(Beginning of PAGE TEXT)

# Work Visa help needed!



## josiejump (Oct 18, 2010)

Hi Everyone, 

After applying for our work visas before Christmas, we heard from an immigration officer advising our applications would be reviewed this week. My husband has been offered a job so we had more than the required 140 points. Was thrilled to hear our application should be processed so soon until we received another email saying it's unlikely we'll get our visas as they think my husbands (hopefully) future employer could get a NZ worker to fill this vacancy even though we've proved to them that he's been trying since last Oct to fill the role. 

My husband is a qualified painter and has specialised in paperhanging; the role to be filled is specifically a paperhanging role which is not part of the curriculum for painters/decorators in NZ. (In Ireland the training course seems to be much more detailed and a year longer than in NZ)

The officer has said there has been labour market tests and this has shown there are painters available in Auckland where we plan on moving to - trying to explain that the role is specifically for a paperhanger is proving very difficult.

(End of PAGE TEXT)

PARTS OF THE EXERCISE |
(A) Rewrite the work visa post between "My husband is" and "proving very difficult.", inclusive, changing "Auckland" to "Wellington".
(B) Write what comes next in the work visa forum post, picking up after its final sentence.

(Beginning of PROVIDED DATA)

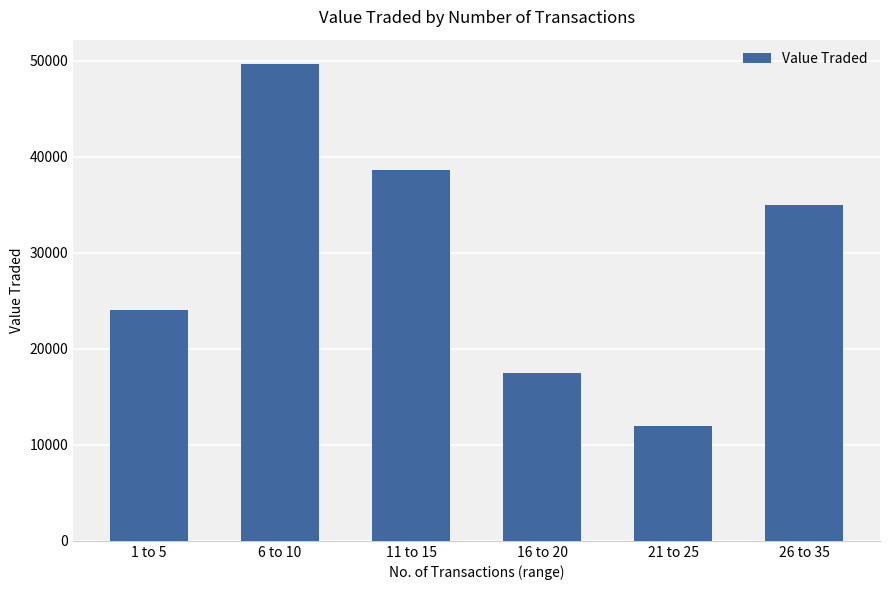

What is the difference between the values at 26 to 35 and 6 to 10?

14726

(End of PROVIDED DATA)

ANSWERS TO THE PROBLEMS |
(A)
My husband is a qualified painter and has specialised in paperhanging; the role to be filled is specifically a paperhanging role which is not part of the curriculum for painters/decorators in NZ. (In Ireland the training course seems to be much more detailed and a year longer than in NZ)

The officer has said there has been labour market tests and this has shown there are painters available in Wellington where we plan on moving to - trying to explain that the role is specifically for a paperhanger is proving very difficult.

(B)
We're distraught at the thought of not being able to move; we've tenants for our house arranged, our cars sold, our children enrolled in school, not to mention the cost put into this. 

Everything on our side seems to be ok - with the job offer we thought everything would work out smoothly enough. I'm wondering if we'd gone down the PR route would the outcome still be the same... It seems to be so hard to immigrate anywhere when you have children - so many friends of mine with no children have decided to leave one week and are gone by the next!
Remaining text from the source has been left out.